SUPPLIED DATA
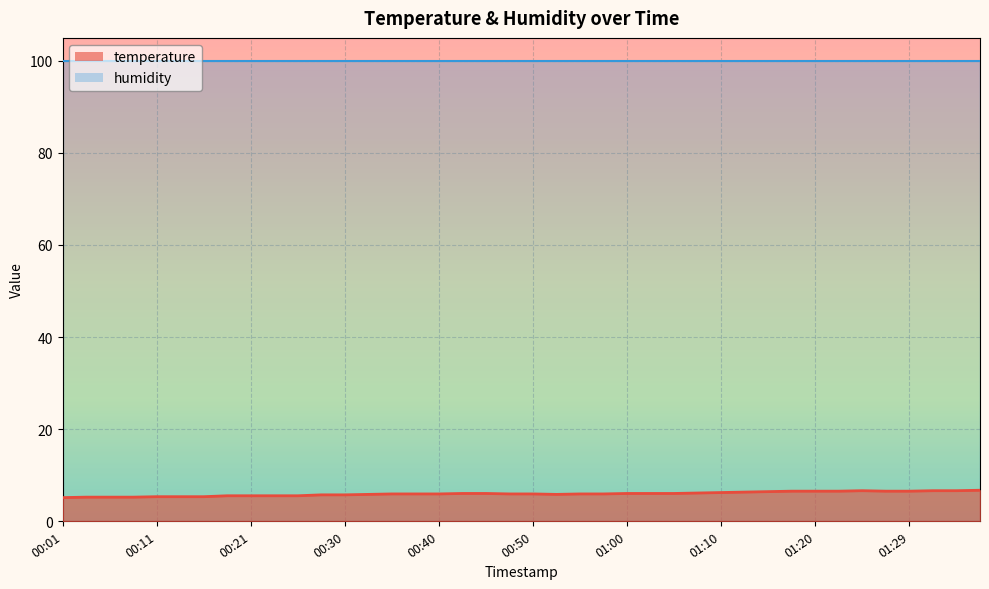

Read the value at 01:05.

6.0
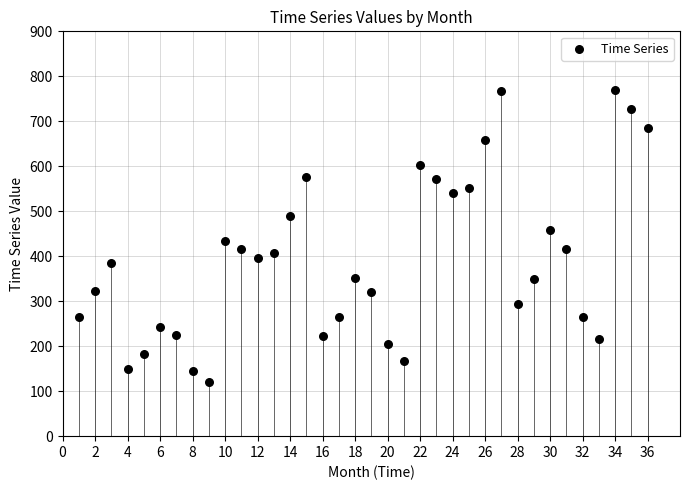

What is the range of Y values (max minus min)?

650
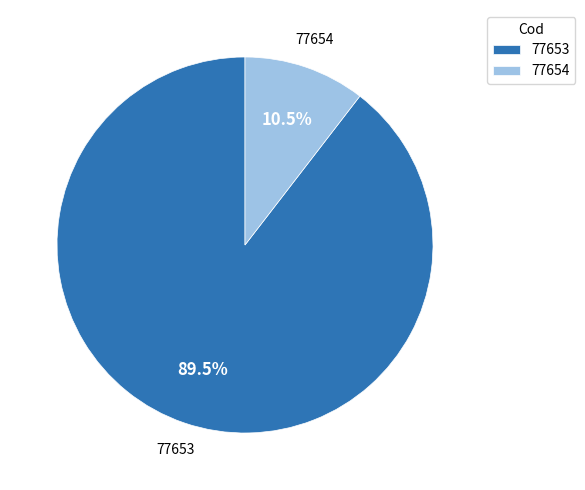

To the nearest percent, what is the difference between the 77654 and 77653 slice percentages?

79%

ASSIGNMENT
Identify each line in the records above that contains the word "nearest" and copy those lines. Case counts.

REPLY
To the nearest percent, what is the difference between the 77654 and 77653 slice percentages?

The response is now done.